◆ **やること**:
**1)** 提供テキストに出てくる人名をすべて挙げよ。
**2)** 提供テキストのうち、「ダグラス・ダン著 中野康司訳 白水社」から「酔っぱらいの金髪女が歌を歌いながら、千鳥足でマイクの方へ向かっている。」までの部分をそのまま引用せよ。

◆ **提供テキスト**:
######

太陽をみつめて

こないだまで暑かったはずの革ジャンを、

N-3Bにかえてみたところで、急転直下の直滑降。

存在の耐えがたい寒さ。


天は我々を見放した!


じらさないで早く暖かくしてほしいものですよ。

本当に。


今日のおすすめ本。

2015年3月25日はこちらです。


『ひそやかな村』

ダグラス・ダン著 中野康司訳 白水社


 ぶうぶう!ぶうぶう!

(中略)

 あごひげを生やした小男の大ぼら吹きが、近々出る予定の自分の詩集の話を

しているのが聞こえる。私はマイクでみんなに言ってやりたい。こいつが夏に

ヴェニスで会ったというポール・エリュアール先生は、一九五二年に死んでるんだ。

 酔っぱらいの金髪女が歌を歌いながら、千鳥足でマイクの方へ向かっている。

亭主が困った様子でピアニストにチップを渡している。女権拡張論的かつ

長老会派的観点という、あまりぞっとしない観点から見た、二十世紀の女の下着に

関するお酩酊気味の熱弁に変わって、彼女は「破れし夢の大通り」という歌に

とりかかる。私はこの真理に断固喝采を送る決意なので、自分の決意に喝采

送るみたいに、彼女が歌い出さないうちから派手な拍手を送る。彼女の仲間たちが

どうして私を睨んでいるのかは、もちろんわかってる。彼女は人気者なのだ。

######

◆ **データ項目**:
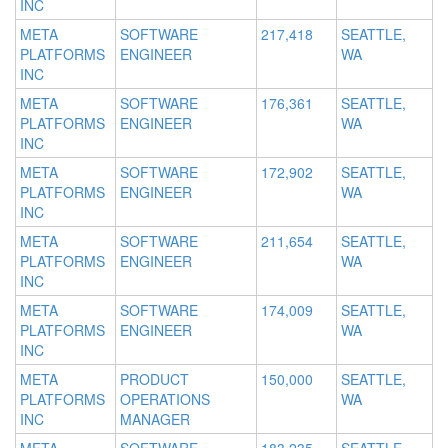
INC
META
SOFTWARE
217,418
SEATTLE,
PLATFORMS
ENGINEER
WA
INC
META
SOFTWARE
176,361
SEATTLE,
PLATFORMS
ENGINEER
WA
INC
META
SOFTWARE
172,902
SEATTLE,
PLATFORMS
ENGINEER
WA
INC
META
SOFTWARE
211,654
SEATTLE,
PLATFORMS
ENGINEER
WA
INC
META
SOFTWARE
174,009
SEATTLE,
PLATFORMS
ENGINEER
WA
INC
META
PRODUCT
150,000
SEATTLE,
PLATFORMS
OPERATIONS
WA
INC
MANAGER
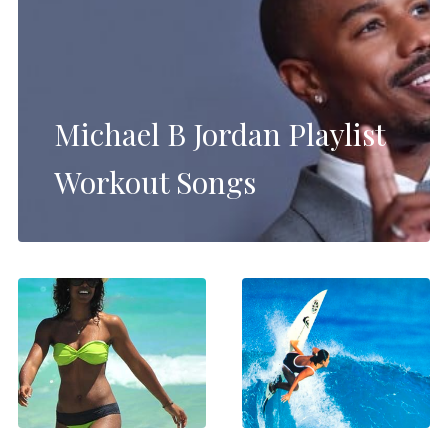
Michael B Jordan Playlist
Workout Songs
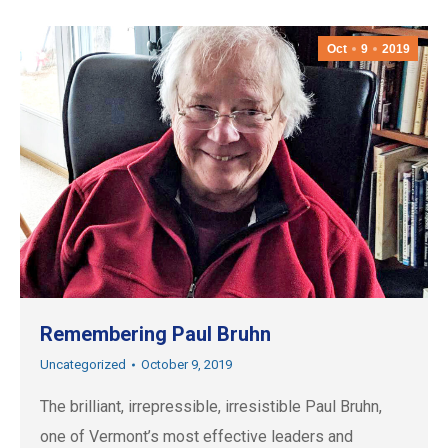
Oct
9
2019
Remembering Paul Bruhn
Uncategorized
October 9, 2019
The brilliant, irrepressible, irresistible Paul Bruhn,
one of Vermont’s most effective leaders and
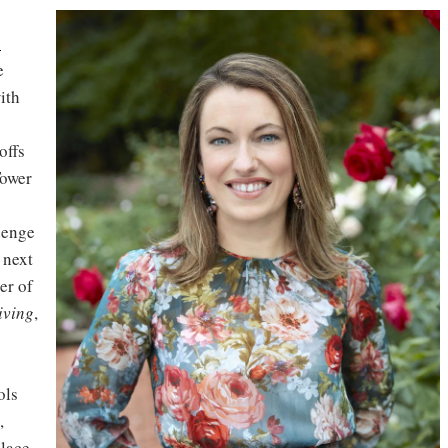
a
e
ith
offs
Tower
llenge
 next
er of
iving
,
ols
,
place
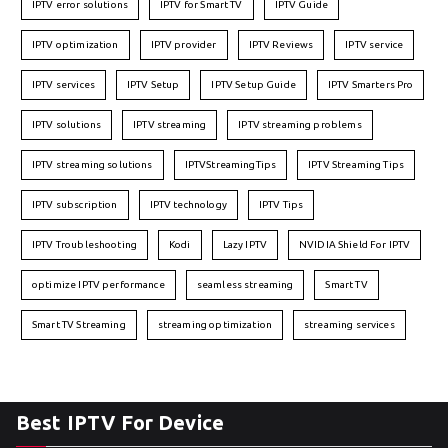
IPTV error solutions
IPTV for Smart TV
IPTV Guide
IPTV optimization
IPTV provider
IPTV Reviews
IPTV service
IPTV services
IPTV Setup
IPTV Setup Guide
IPTV Smarters Pro
IPTV solutions
IPTV streaming
IPTV streaming problems
IPTV streaming solutions
IPTVStreamingTips
IPTV Streaming Tips
IPTV subscription
IPTV technology
IPTV Tips
IPTV Troubleshooting
Kodi
Lazy IPTV
NVIDIA Shield For IPTV
optimize IPTV performance
seamless streaming
Smart TV
Smart TV Streaming
streaming optimization
streaming services
Best IPTV For Device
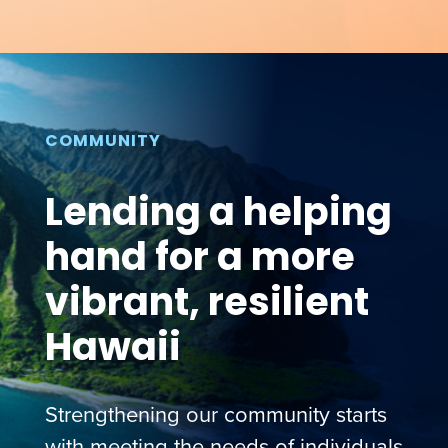
COMMUNITY
Lending a helping
hand for a more
vibrant, resilient
Hawaii
Strengthening our community starts
with meeting the needs of individuals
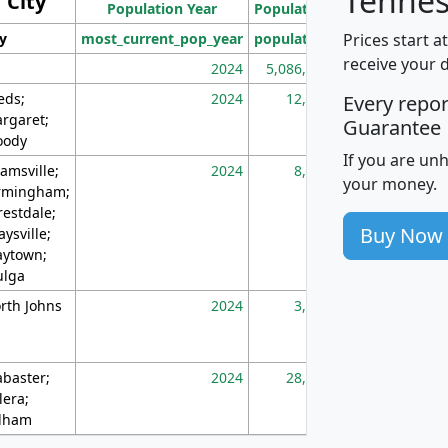
Tennes
City
Population Year
Population
(square miles)
Prices start a
ty
most_current_pop_year
population
pop_dens_sq_m
receive your 
2024
5,086,768
10
eds;
2024
12,155
70
Every repo
rgaret;
Guarantee
ody
If you are un
amsville;
2024
8,247
26
your money.
rmingham;
restdale;
Buy Now
aysville;
ytown;
lga
rth Johns
2024
3,894
3
abaster;
2024
28,586
73
lera;
lham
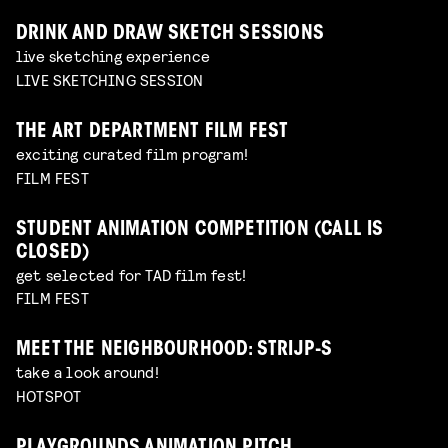
DRINK AND DRAW SKETCH SESSIONS
live sketching experience
LIVE SKETCHING SESSION
THE ART DEPARTMENT FILM FEST
exciting curated film program!
FILM FEST
STUDENT ANIMATION COMPETITION (CALL IS
CLOSED)
get selected for TAD film fest!
FILM FEST
MEET THE NEIGHBOURHOOD: STRIJP-S
take a look around!
HOTSPOT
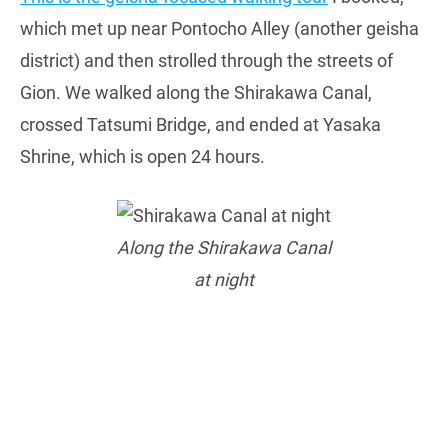
which met up near Pontocho Alley (another geisha
district) and then strolled through the streets of
Gion. We walked along the Shirakawa Canal,
crossed Tatsumi Bridge, and ended at Yasaka
Shrine, which is open 24 hours.
Along the Shirakawa Canal
at night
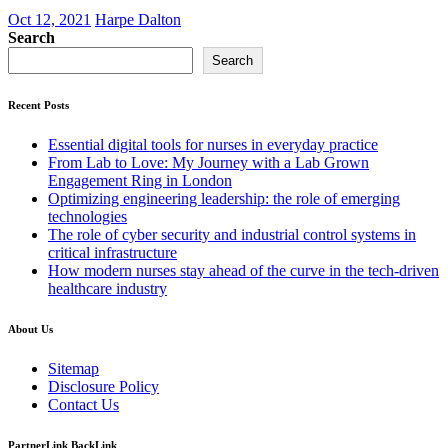
Oct 12, 2021
Harpe Dalton
Search
Search
Recent Posts
Essential digital tools for nurses in everyday practice
From Lab to Love: My Journey with a Lab Grown
Engagement Ring in London
Optimizing engineering leadership: the role of emerging
technologies
The role of cyber security and industrial control systems in
critical infrastructure
How modern nurses stay ahead of the curve in the tech-driven
healthcare industry
About Us
Sitemap
Disclosure Policy
Contact Us
PartnerLink BackLink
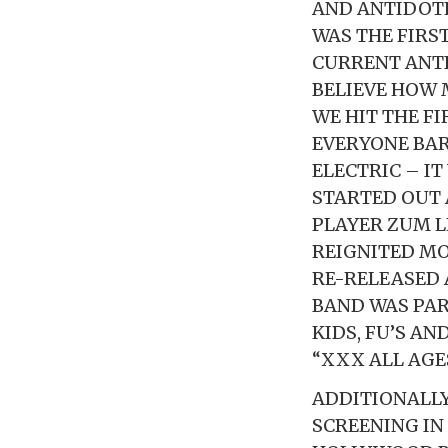
AND ANTIDOTE
WAS THE FIRS
CURRENT ANT
BELIEVE HOW 
WE HIT THE F
EVERYONE BAR
ELECTRIC – IT
STARTED OUT 
PLAYER ZUM L
REIGNITED MOR
RE-RELEASED 
BAND WAS PAR
KIDS, FU’S A
“XXX ALL AG
ADDITIONALLY
SCREENING IN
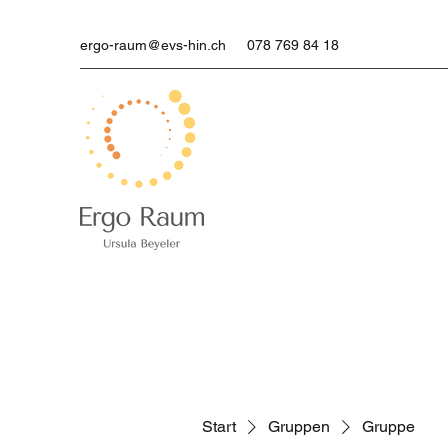
ergo-raum@evs-hin.ch
078 769 84 18
Start
Gruppen
Gruppe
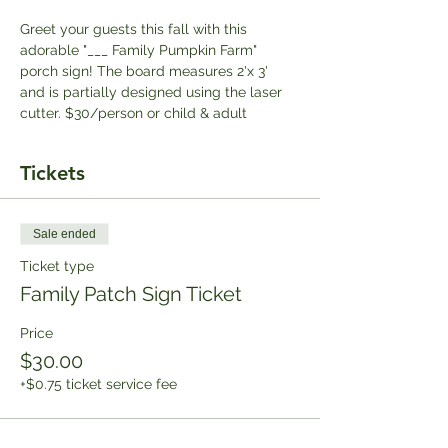
Greet your guests this fall with this 
adorable "___ Family Pumpkin Farm" 
porch sign! The board measures 2'x 3' 
and is partially designed using the laser 
cutter. $3﻿0/person or child & adult
Tickets
Sale ended
Ticket type
Family Patch Sign Ticket
Price
$30.00
+$0.75 ticket service fee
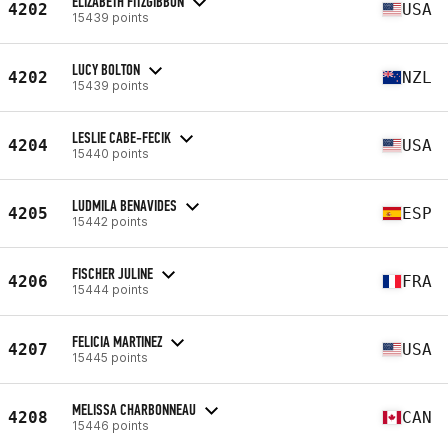
ELIZABETH FITZGIBBON
4202
USA
15439 points
LUCY BOLTON
4202
NZL
15439 points
LESLIE CABE-FECIK
4204
USA
15440 points
LUDMILA BENAVIDES
4205
ESP
15442 points
FISCHER JULINE
4206
FRA
15444 points
FELICIA MARTINEZ
4207
USA
15445 points
MELISSA CHARBONNEAU
4208
CAN
15446 points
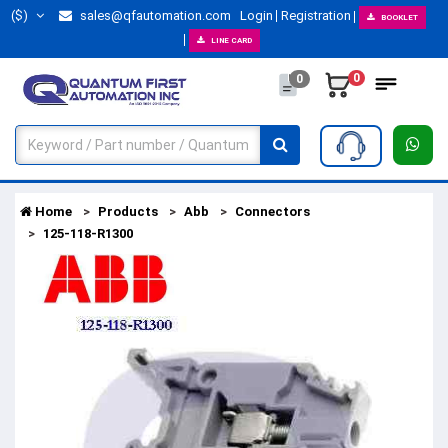
($)
sales@qfautomation.com
Login
Registration
BOOKLET
LINE CARD
0
0
Home
Products
Abb
Connectors
125-118-R1300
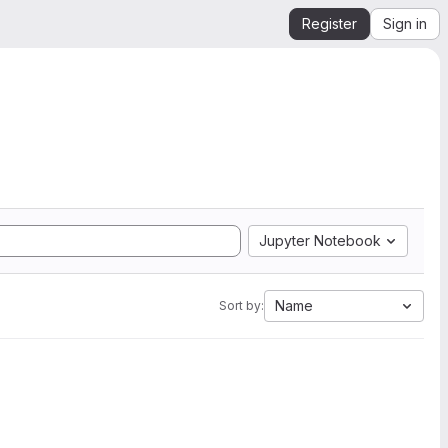
Register
Sign in
Jupyter Notebook
Name
Sort by:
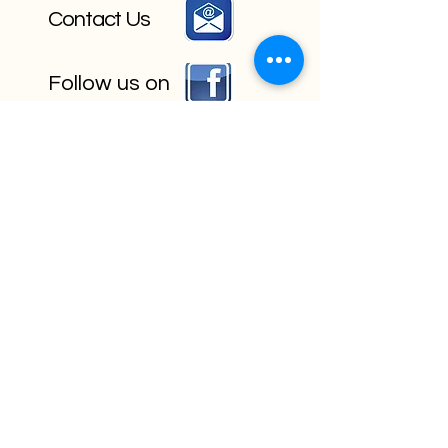
Contact Us
Follow us on
Book Your Event Today!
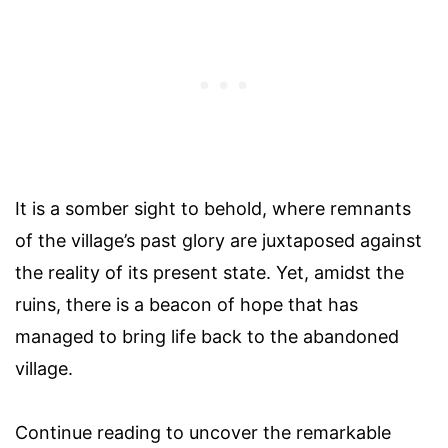
It is a somber sight to behold, where remnants
of the village’s past glory are juxtaposed against
the reality of its present state. Yet, amidst the
ruins, there is a beacon of hope that has
managed to bring life back to the abandoned
village.
Continue reading to uncover the remarkable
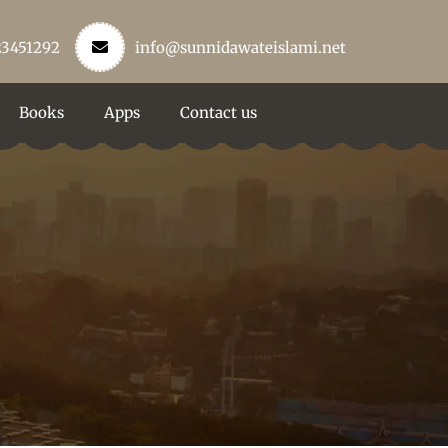
23451292
info@sunnidawateislami.net
Books
Apps
Contact us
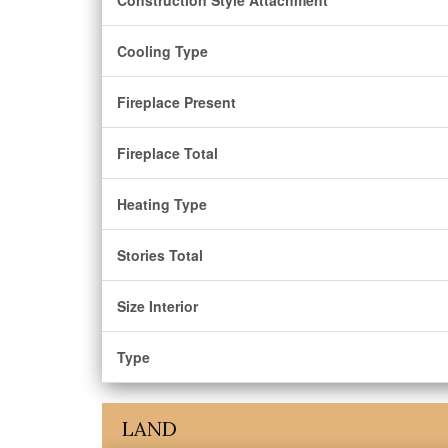
Construction Style Attachment
Cooling Type
Fireplace Present
Fireplace Total
Heating Type
Stories Total
Size Interior
Type
LAND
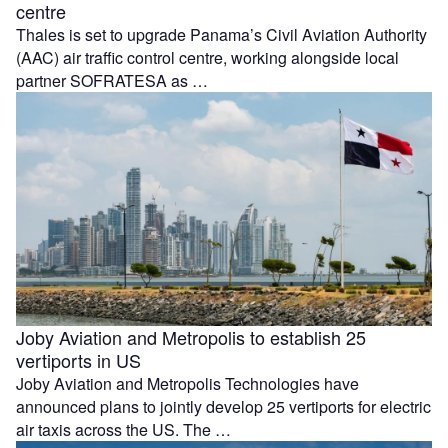
centre
Thales is set to upgrade Panama’s Civil Aviation Authority
(AAC) air traffic control centre, working alongside local
partner SOFRATESA as …
Joby Aviation and Metropolis to establish 25
vertiports in US
Joby Aviation and Metropolis Technologies have
announced plans to jointly develop 25 vertiports for electric
air taxis across the US. The …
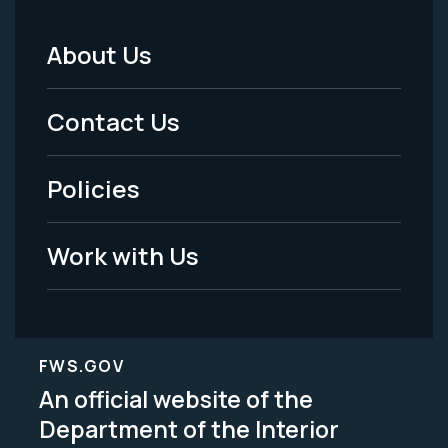
About Us
Footer
Menu
Contact Us
-
Policies
Legal
Work with Us
FWS.GOV
An official website of the
Department of the Interior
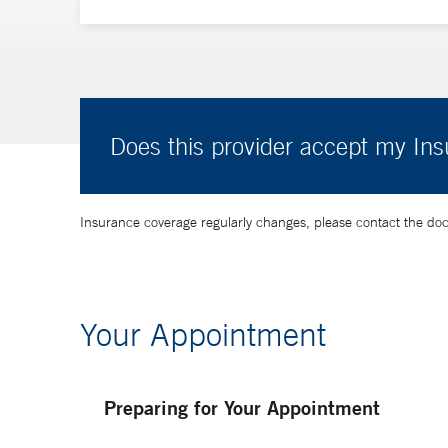
Does this provider accept my In
Insurance coverage regularly changes, please contact the doctor
Your Appointment
Preparing for Your Appointment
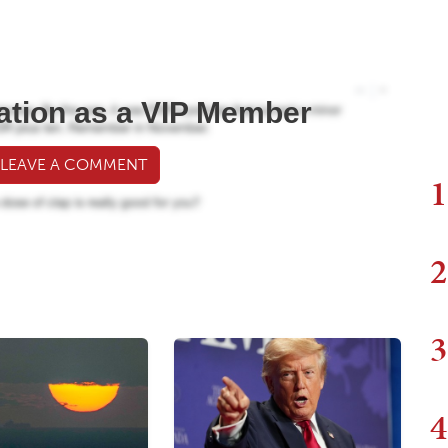
ation as a VIP Member
 LEAVE A COMMENT
1
2
3
4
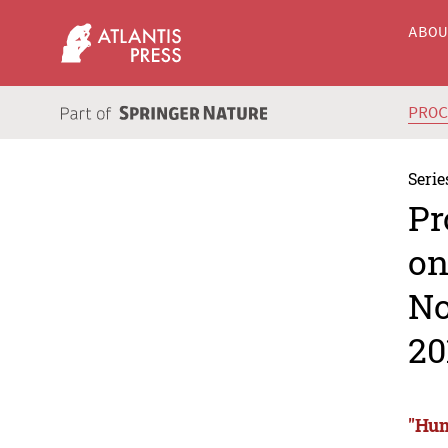
ABO
PRO
Serie
Pr
on
No
20
"Hum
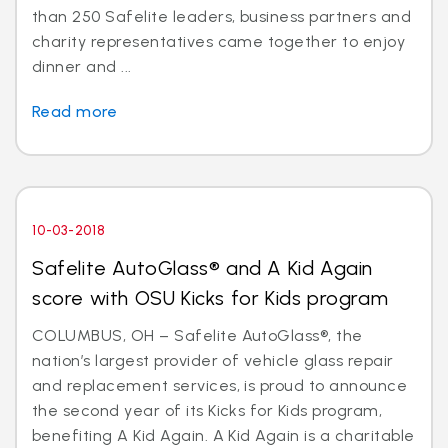
than 250 Safelite leaders, business partners and
charity representatives came together to enjoy
dinner and ...
Read more
10-03-2018
Safelite AutoGlass® and A Kid Again
score with OSU Kicks for Kids program
COLUMBUS, OH – Safelite AutoGlass®, the
nation’s largest provider of vehicle glass repair
and replacement services, is proud to announce
the second year of its Kicks for Kids program,
benefiting A Kid Again. A Kid Again is a charitable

######

◆ **結果**:
**1)** ダグラス・ダン、中野康司、ポール・エリュアール

**2)**
ダグラス・ダン著 中野康司訳 白水社


 ぶうぶう!ぶうぶう!

(中略)

 あごひげを生やした小男の大ぼら吹きが、近々出る予定の自分の詩集の話を

しているのが聞こえる。私はマイクでみんなに言ってやりたい。こいつが夏に

ヴェニスで会ったというポール・エリュアール先生は、一九五二年に死んでるんだ。

 酔っぱらいの金髪女が歌を歌いながら、千鳥足でマイクの方へ向かっている。